I spent 4 hours testing all in-game metals for combat effectiveness. I started by randomly picking two metals, pitting them against each other, and then picking another and pitting it against both to find out where it stood, and so on and so forth down the line. I'd pick a new metal, and pit it against the best so far, and if it failed I'd keep moving it back until it won.
The tests were two groups of male dwarves arranged in to two 5x5 squares with a 5 space gap between them. Very standardized.
Every dwarf was a Proficient Fighter, Proficient Swordsdwarf, Skilled Armour User, Skilled Shield User, Adequate Dodger
Every dwarf was armed with a Short Sword, Shield, and Mail Shirt of the metal type being tested.
Why the mail shirt? The test was done primarily to test the effectiveness of the weapon, but certain material attributes are more valuable to armour than weapons, and I also wished to prevent a lucky insta-kill heart/spine stab. I wanted the fight to go on for at least 2-3 pages in the combat logs so I could determine the limb-slicing capabilities of the material.
After the fight, I took the proportion of dwarves that had won with a metal and ran it through a significance test. If a side won, but so narrowly it isn't statistically significant, I ran it again and again until it was.
A dwarf that suffered an injury that would result in a bleed-out or that would not be repaired to functionality after a reasonable bout in a hospital is counted as a loss even if the dwarf did not die in the fight: Spinal Injury, Heart Injury, a lost body part bigger than a finger or two. My way of determining it: if the dwarf spent the year in the best dwarven hospital imaginable, but either died anyway or survived but without a reasonably similar functionality, he's a casualty.
Margins:
In a 25 VS 25 fight, a victory of 10 or more is a Steep Margin, 10-5 is a Medium Margin, and >5 is a Small margin. If the margin is very small, I may re-do the test until I'm satisfied.
I mainly ran this test so you know what metals to keep your weaponsmith away from when he goes into a mood.
Results, from least effective to most effective:
Lay Pewter (2 Tin, 1 Copper, 1 Lead)
Fine Pewter (3 Tin, 1 Copper)
Trifle Pewter (2 Tin, 1 Copper)
Nickel Silver (2 Nickel, 1 Zinc, 1 Copper)
Lead
Zinc
Nickel
Silver
Sterling Silver (3 Silver, 1 Copper)
Tin
Copper
Gold
Aluminum
Bismuth
Electrum (1 Silver, 1 Gold)
Rose Gold (3 Gold, 1 Copper)
Billon (1 Silver, 1 Copper)
Black Bronze (2 Copper, 1 Silver, 1 Gold)
Brass (1 Copper, 1 Zinc)
Platinum
Bismuth Bronze (2 Copper, 1 Tin, 1 Bismuth)*
Bronze (1 Copper, 1 Tin)*
Iron
Pig Iron
Steel
Adamantine
*It's worth noting that for the Bronze VS Bismuth Bronze, I had to run the test SEVEN times before I could get a reasonably accurate outcome. I don't want anybody to see this and decide that they're not going to use that Bismuth they just mined out because they think it's not worth it: The difference is so small that the extra armour you'd get would make up for it: Enough Copper and Tin bars to make 6 Bronze Bars could make 8 Bismuth Bronze bars if you had Bismuth available.

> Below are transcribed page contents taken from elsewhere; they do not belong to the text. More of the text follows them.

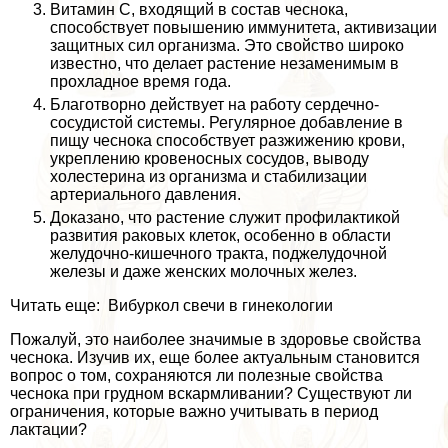
Витамин С, входящий в состав чеснока,
способствует повышению иммунитета, активизации
защитных сил организма. Это свойство широко
известно, что делает растение незаменимым в
прохладное время года.
Благотворно действует на работу сердечно-
сосудистой системы. Регулярное добавление в
пищу чеснока способствует разжижению крови,
укреплению кровеносных сосудов, выводу
холестерина из организма и стабилизации
артериального давления.
Доказано, что растение служит профилактикой
развития paковых клеток, особенно в области
желудочно-кишечного тpaкта, поджелудочной
железы и даже женских молочных желез.
Читать еще: Вибуркол свечи в гинекологии
Пожалуй, это наиболее значимые в здоровье свойства
чеснока. Изучив их, еще более актуальным становится
вопрос о том, сохраняются ли полезные свойства
чеснока при грудном вскармливании? Существуют ли
ограничения, которые важно учитывать в период
лактации?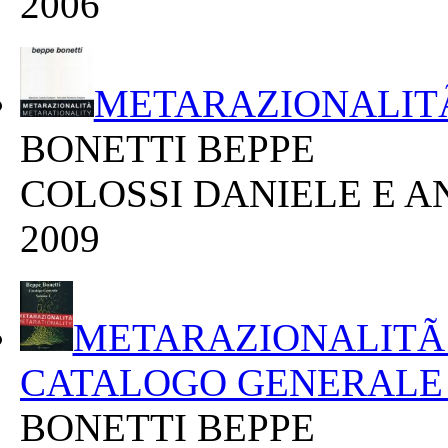
2006
METARAZIONALIT
BONETTI BEPPE
COLOSSI DANIELE E 
2009
METARAZIONALITÃ
CATALOGO GENERALE 
BONETTI BEPPE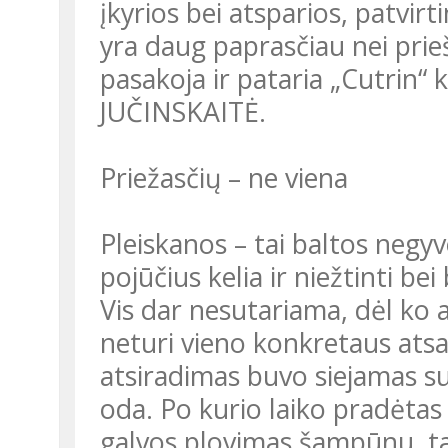
įkyrios bei atsparios, patvirtin
yra daug paprasčiau nei prieš
pasakoja ir pataria „Cutrin“ 
JUČINSKAITĖ.
Priežasčių – ne viena
Pleiskanos – tai baltos negy
pojūčius kelia ir niežtinti be
Vis dar nesutariama, dėl ko a
neturi vieno konkretaus ats
atsiradimas buvo siejamas su
oda. Po kurio laiko pradėtas 
galvos plovimas šampūnu, t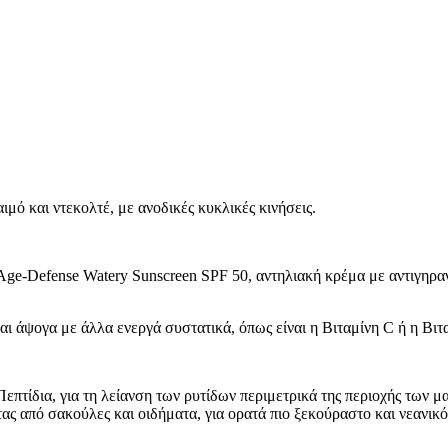
μό και ντεκολτέ, με ανοδικές κυκλικές κινήσεις.
ην Age-Defense Watery Sunscreen SPF 50, αντηλιακή κρέμα με αντιγ
ται άψογα με άλλα ενεργά συστατικά, όπως είναι η Βιταμίνη C ή η Βιτ
επτίδια, για τη λείανση των ρυτίδων περιμετρικά της περιοχής των μα
ς από σακούλες και οιδήματα, για ορατά πιο ξεκούραστο και νεανικ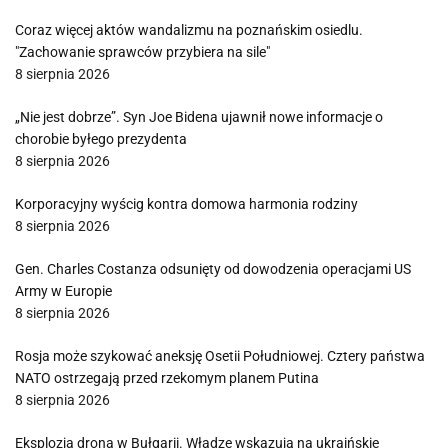
Coraz więcej aktów wandalizmu na poznańskim osiedlu.
"Zachowanie sprawców przybiera na sile"
8 sierpnia 2026
„Nie jest dobrze”. Syn Joe Bidena ujawnił nowe informacje o
chorobie byłego prezydenta
8 sierpnia 2026
Korporacyjny wyścig kontra domowa harmonia rodziny
8 sierpnia 2026
Gen. Charles Costanza odsunięty od dowodzenia operacjami US
Army w Europie
8 sierpnia 2026
Rosja może szykować aneksję Osetii Południowej. Cztery państwa
NATO ostrzegają przed rzekomym planem Putina
8 sierpnia 2026
Eksplozja drona w Bułgarii. Władze wskazują na ukraińskie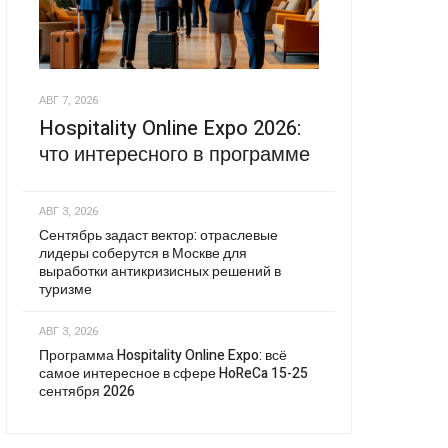
АВГ 7, 2026
Hospitality Online Expo 2026:
что интересного в программе
АВГ 3, 2026
Сентябрь задаст вектор: отраслевые
лидеры соберутся в Москве для
выработки антикризисных решений в
туризме
АВГ 3, 2026
Программа Hospitality Online Expo: всё
самое интересное в сфере HoReCa 15-25
сентября 2026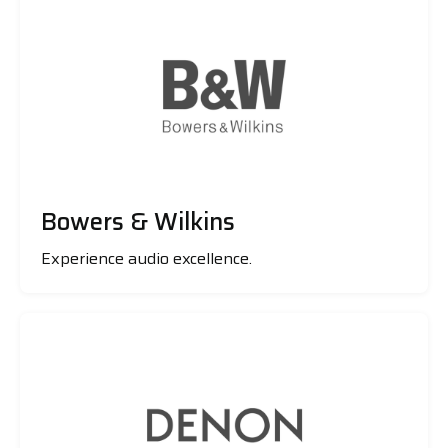
Bowers & Wilkins
Experience audio excellence.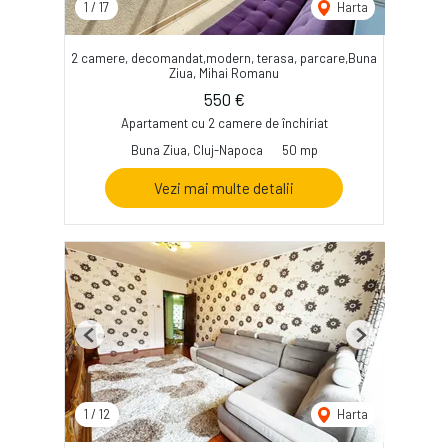
1
/
17
Harta
2 camere, decomandat,modern, terasa, parcare,Buna
Ziua, Mihai Romanu
550 €
Apartament cu 2 camere de închiriat
Buna Ziua, Cluj-Napoca
50 mp
Vezi mai multe detalii
Previous
Next
1
/
12
Harta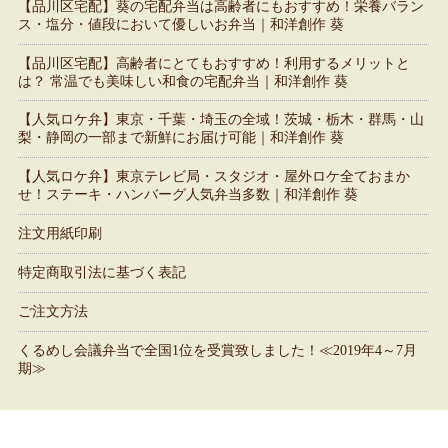
【品川区宅配】葵の宅配弁当は高齢者にもおすすめ！栄養バラン
ス・塩分・値段において優しいお弁当｜和洋創作 葵
【品川区宅配】高齢者にとてもおすすめ！利用するメリットと
は？ 常温でも美味しい和食の宅配弁当｜和洋創作 葵
【人気ロケ弁】東京・千葉・埼玉の全域！茨城・栃木・群馬・山
梨・静岡の一部まで新鮮にお届け可能｜和洋創作 葵
【人気ロケ弁】東京テレビ局・スタジオ・屋外ロケ全ておまか
せ！ステーキ・ハンバーグ人気弁当多数｜和洋創作 葵
注文用紙印刷
特定商取引法に基づく表記
ご注文方法
くるめし会議弁当で全国1位を受賞致しました！≪2019年4～7月
期≫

That swings the tide in favor of Bismuth Bronze in the real game.
Another thing worth noting: the Black Bronze VS Bismuth Bronze and Black Bronze VS Brass tests were fairly close, but Platinum absolutely destroyed Black Bronze.
It's also, I think, worth adding [ITEM_WEAPON] to the Brass entry, because it's much better than copper and nearly as good as bronze: I had to run the test twice to get an outcome.
If anybody wants to know the margin of a test, or thinks a re-test is in order, let me know.
I didn't see any instances of A > B and B > C but C > A, but I think you might if you test Blunt weapons.